Les locataires du parc social souhaitant déménager pour habiter un logement plus petit, plus grand ou plus abordable, auront accès à une "bourse d'échanges" dès septembre à Paris et à partir de 2019 à l'échelle de l'Ile-de-France.

Les locataires des bailleurs sociaux adhérents à un "engagement-cadre en faveur de la mobilité résidentielle dans le parc social d'Île-de-France" signé lundi devront, lorsqu'ils souhaitent changer de logement, s'inscrire sur une plateforme internet. Sur celle-ci, ils pourront déposer une annonce proposant leur propre logement mais aussi rechercher des logements correspondant à leurs attentes, mis en ligne par d'autres locataires, et prendre contact avec ces derniers pour organiser les visites.

Les locataires de tout le parc social de la région-capitale

La commission d'attribution des Logements (CAL) devra ensuite valider ces demandes de changement, a précisé le ministère à l'AFP. "Déployée dans un premier temps à l'échelle parisienne" - au sein du parc de Paris Habitat, la RIVP, Élogie-Siemp, Immobilière 3F, Efidis - en septembre prochain, cette bourse d'échanges sera ouverte en 2019 à toute l'Ile-de-France, précise un communiqué du ministère de la Cohésion des territoires.

Elle concernera ainsi, à partir de l'an prochain, les locataires de tout le parc social de la région-capitale, soit 1,2 million de logements, gérés par 141 organismes. Sur quelque 700.000 demandes de logement social en attente en Ile-de-France, 30% sont des demandes de mutation, émanant de quelque 210.000 ménages dont le logement ne correspond pas aux attentes.

Territoire tendu

L'objectif de "l'engagement-cadre" signé lundi est de "renforcer la mobilité" de ces locataires afin "d'obtenir une meilleure adéquation entre l'offre et la demande", dit le ministère. "L'Île-de-France est le territoire français le plus tendu en matière de logement à travers la hausse continue des prix de l'immobilier dans le secteur privé", laquelle "s'accompagne, par rebond, d'un nombre croissant de demandeurs de logements sociaux mais d'un nombre stable d'attributions", poursuit-il.

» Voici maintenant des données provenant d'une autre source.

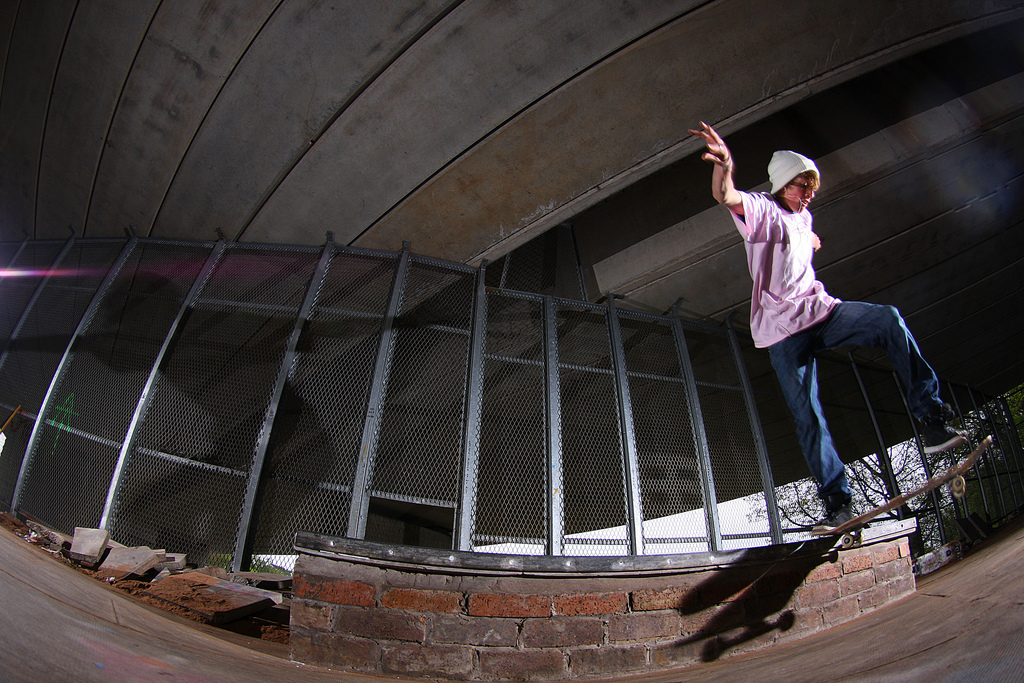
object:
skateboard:
[802, 430, 984, 552]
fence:
[6, 233, 1014, 571]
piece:
[61, 512, 113, 567]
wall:
[280, 541, 926, 678]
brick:
[286, 552, 379, 607]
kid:
[676, 119, 1024, 565]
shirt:
[714, 239, 874, 354]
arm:
[691, 164, 738, 214]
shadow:
[676, 513, 827, 665]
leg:
[747, 336, 846, 503]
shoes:
[790, 472, 864, 539]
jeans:
[738, 284, 952, 514]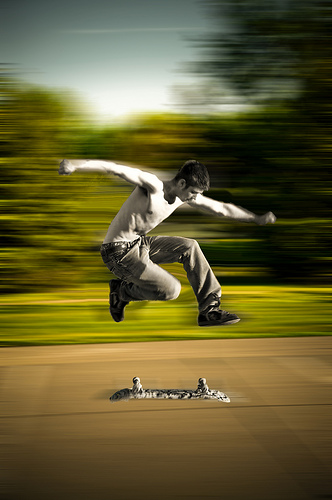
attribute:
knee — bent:
[156, 277, 181, 300]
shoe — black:
[107, 278, 129, 321]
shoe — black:
[198, 308, 239, 326]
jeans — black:
[100, 233, 222, 311]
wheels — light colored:
[131, 373, 143, 386]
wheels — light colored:
[197, 373, 207, 386]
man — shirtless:
[56, 156, 277, 332]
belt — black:
[86, 244, 139, 255]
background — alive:
[4, 43, 331, 365]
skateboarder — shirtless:
[59, 153, 275, 327]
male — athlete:
[59, 146, 279, 335]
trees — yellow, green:
[4, 141, 331, 281]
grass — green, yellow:
[0, 281, 330, 341]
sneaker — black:
[196, 309, 240, 326]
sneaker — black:
[106, 277, 132, 322]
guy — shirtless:
[58, 158, 275, 326]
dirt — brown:
[34, 419, 274, 491]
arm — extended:
[182, 191, 284, 230]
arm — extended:
[54, 154, 157, 193]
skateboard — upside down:
[106, 371, 242, 407]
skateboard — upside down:
[108, 373, 232, 408]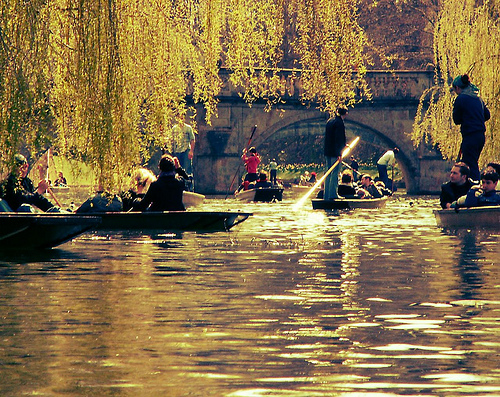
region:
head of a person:
[153, 140, 183, 173]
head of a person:
[13, 148, 28, 177]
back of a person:
[151, 175, 190, 220]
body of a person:
[451, 86, 488, 147]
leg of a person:
[322, 160, 345, 205]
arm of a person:
[238, 150, 250, 164]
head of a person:
[245, 140, 262, 158]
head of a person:
[436, 151, 477, 187]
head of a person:
[475, 159, 499, 188]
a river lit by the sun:
[0, 188, 499, 395]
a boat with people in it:
[431, 204, 498, 230]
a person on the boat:
[463, 165, 498, 207]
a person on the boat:
[438, 161, 478, 208]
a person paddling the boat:
[451, 73, 490, 180]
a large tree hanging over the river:
[0, 0, 407, 207]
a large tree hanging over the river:
[402, 0, 498, 175]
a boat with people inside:
[0, 214, 102, 249]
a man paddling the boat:
[4, 153, 73, 213]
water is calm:
[144, 259, 391, 391]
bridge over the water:
[181, 66, 463, 108]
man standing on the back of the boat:
[296, 90, 381, 220]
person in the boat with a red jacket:
[237, 141, 267, 180]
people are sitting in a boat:
[437, 163, 499, 233]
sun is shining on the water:
[277, 193, 327, 226]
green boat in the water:
[110, 203, 252, 258]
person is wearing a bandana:
[448, 75, 473, 90]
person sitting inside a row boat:
[136, 145, 192, 219]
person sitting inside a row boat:
[0, 151, 60, 216]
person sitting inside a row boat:
[239, 145, 264, 187]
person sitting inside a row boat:
[357, 170, 384, 197]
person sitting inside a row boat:
[434, 160, 472, 210]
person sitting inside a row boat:
[462, 169, 498, 208]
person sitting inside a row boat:
[303, 169, 323, 186]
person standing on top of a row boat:
[320, 102, 352, 205]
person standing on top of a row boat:
[442, 65, 492, 207]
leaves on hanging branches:
[0, 3, 375, 193]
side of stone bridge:
[176, 68, 452, 190]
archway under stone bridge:
[242, 115, 417, 197]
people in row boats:
[0, 143, 495, 258]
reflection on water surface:
[9, 195, 498, 395]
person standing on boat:
[316, 105, 361, 204]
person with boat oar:
[224, 123, 261, 196]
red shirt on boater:
[243, 155, 261, 172]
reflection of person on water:
[314, 212, 349, 335]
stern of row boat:
[254, 186, 282, 201]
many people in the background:
[11, 13, 498, 348]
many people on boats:
[11, 16, 497, 263]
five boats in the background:
[0, 79, 494, 276]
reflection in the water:
[49, 108, 484, 305]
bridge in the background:
[136, 42, 496, 175]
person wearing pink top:
[226, 118, 333, 246]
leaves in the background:
[12, 5, 259, 196]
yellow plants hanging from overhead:
[3, 1, 63, 128]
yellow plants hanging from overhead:
[54, 3, 113, 160]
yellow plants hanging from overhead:
[106, 4, 162, 155]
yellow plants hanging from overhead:
[158, 0, 218, 143]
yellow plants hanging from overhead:
[202, 3, 265, 113]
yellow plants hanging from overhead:
[249, 2, 306, 112]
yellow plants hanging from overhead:
[417, 4, 474, 164]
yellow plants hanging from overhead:
[469, 3, 499, 167]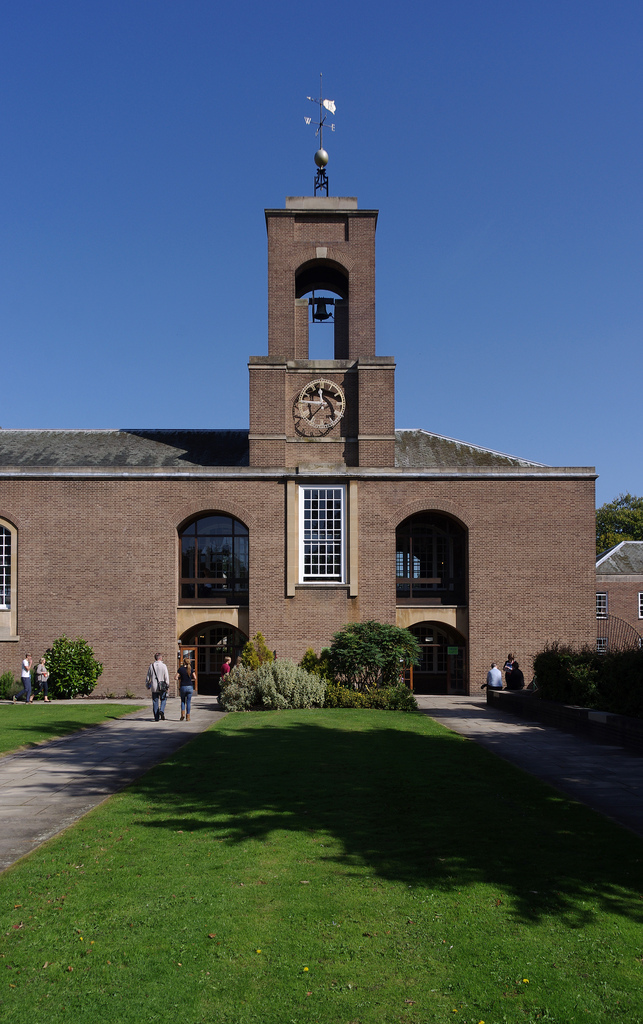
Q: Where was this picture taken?
A: Outside building.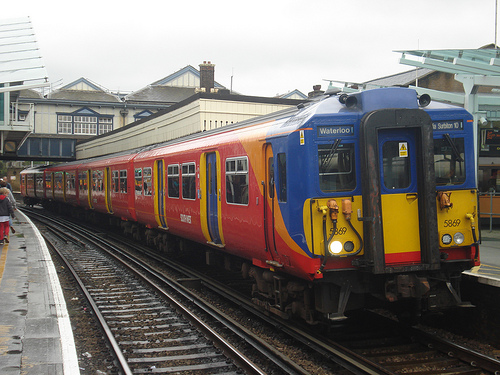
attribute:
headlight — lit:
[323, 239, 343, 255]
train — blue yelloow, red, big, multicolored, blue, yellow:
[19, 87, 486, 328]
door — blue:
[198, 150, 225, 242]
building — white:
[70, 90, 306, 160]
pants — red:
[1, 221, 12, 242]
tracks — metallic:
[16, 205, 268, 374]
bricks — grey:
[0, 213, 64, 375]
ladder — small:
[269, 272, 283, 309]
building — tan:
[0, 62, 308, 160]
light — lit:
[326, 239, 341, 256]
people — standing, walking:
[0, 177, 17, 246]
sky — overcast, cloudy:
[0, 1, 499, 99]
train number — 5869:
[443, 216, 463, 227]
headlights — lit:
[328, 230, 465, 252]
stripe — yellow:
[0, 238, 10, 283]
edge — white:
[16, 205, 80, 374]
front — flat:
[297, 80, 486, 307]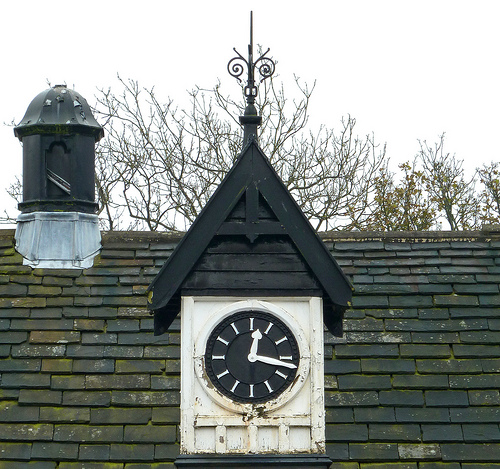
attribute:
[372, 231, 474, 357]
roof — BLACK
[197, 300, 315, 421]
clock — black, white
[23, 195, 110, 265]
cylinder — domed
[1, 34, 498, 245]
branches — bare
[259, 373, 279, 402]
number — white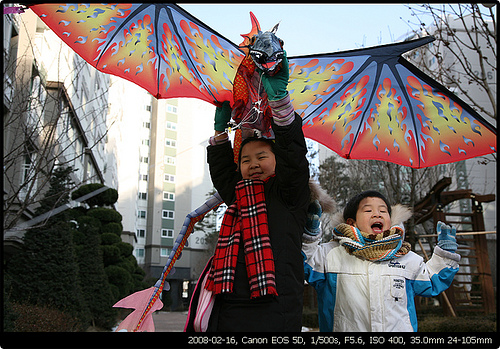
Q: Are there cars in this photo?
A: No, there are no cars.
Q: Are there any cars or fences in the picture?
A: No, there are no cars or fences.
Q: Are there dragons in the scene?
A: Yes, there is a dragon.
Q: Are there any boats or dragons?
A: Yes, there is a dragon.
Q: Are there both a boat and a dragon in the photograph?
A: No, there is a dragon but no boats.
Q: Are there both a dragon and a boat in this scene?
A: No, there is a dragon but no boats.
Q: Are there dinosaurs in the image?
A: No, there are no dinosaurs.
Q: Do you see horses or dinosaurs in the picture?
A: No, there are no dinosaurs or horses.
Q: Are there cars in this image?
A: No, there are no cars.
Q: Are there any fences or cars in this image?
A: No, there are no cars or fences.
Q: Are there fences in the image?
A: No, there are no fences.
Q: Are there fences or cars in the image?
A: No, there are no fences or cars.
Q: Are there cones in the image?
A: No, there are no cones.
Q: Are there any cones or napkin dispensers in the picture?
A: No, there are no cones or napkin dispensers.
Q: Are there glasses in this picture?
A: No, there are no glasses.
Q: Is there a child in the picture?
A: Yes, there is a child.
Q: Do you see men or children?
A: Yes, there is a child.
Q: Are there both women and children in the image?
A: No, there is a child but no women.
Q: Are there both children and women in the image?
A: No, there is a child but no women.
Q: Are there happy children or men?
A: Yes, there is a happy child.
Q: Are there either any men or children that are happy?
A: Yes, the child is happy.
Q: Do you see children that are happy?
A: Yes, there is a happy child.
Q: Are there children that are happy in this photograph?
A: Yes, there is a happy child.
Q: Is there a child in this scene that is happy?
A: Yes, there is a child that is happy.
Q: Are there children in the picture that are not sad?
A: Yes, there is a happy child.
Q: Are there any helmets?
A: No, there are no helmets.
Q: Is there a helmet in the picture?
A: No, there are no helmets.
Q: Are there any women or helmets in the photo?
A: No, there are no helmets or women.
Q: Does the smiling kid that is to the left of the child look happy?
A: Yes, the kid is happy.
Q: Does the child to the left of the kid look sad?
A: No, the kid is happy.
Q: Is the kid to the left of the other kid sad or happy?
A: The kid is happy.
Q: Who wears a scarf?
A: The child wears a scarf.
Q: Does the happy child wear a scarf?
A: Yes, the child wears a scarf.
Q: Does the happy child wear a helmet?
A: No, the kid wears a scarf.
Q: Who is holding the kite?
A: The kid is holding the kite.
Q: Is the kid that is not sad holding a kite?
A: Yes, the child is holding a kite.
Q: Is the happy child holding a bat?
A: No, the kid is holding a kite.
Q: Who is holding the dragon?
A: The kid is holding the dragon.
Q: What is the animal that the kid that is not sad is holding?
A: The animal is a dragon.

Or "dans ce contexte, les perspectives de mobilité résidentielle s'avèrent souvent difficiles pour un ménage déjà logé dans le patrimoine d'un bailleur social francilien", alors que "les besoins des locataires du parc social évoluent au cours de leur vie". Cet "engagement-cadre" a été notamment signé par l'État, les bailleurs sociaux d'Ile-de-France représentés par Jean-Luc Vidon, président de l'AORIF et Action Logement (ex-1% Logement) en la personne de son directeur général Bruno Arbouet, en présence du ministre de la Cohésion des territoires Jacques Mézard et de son secrétaire d'État Julien Denormandie.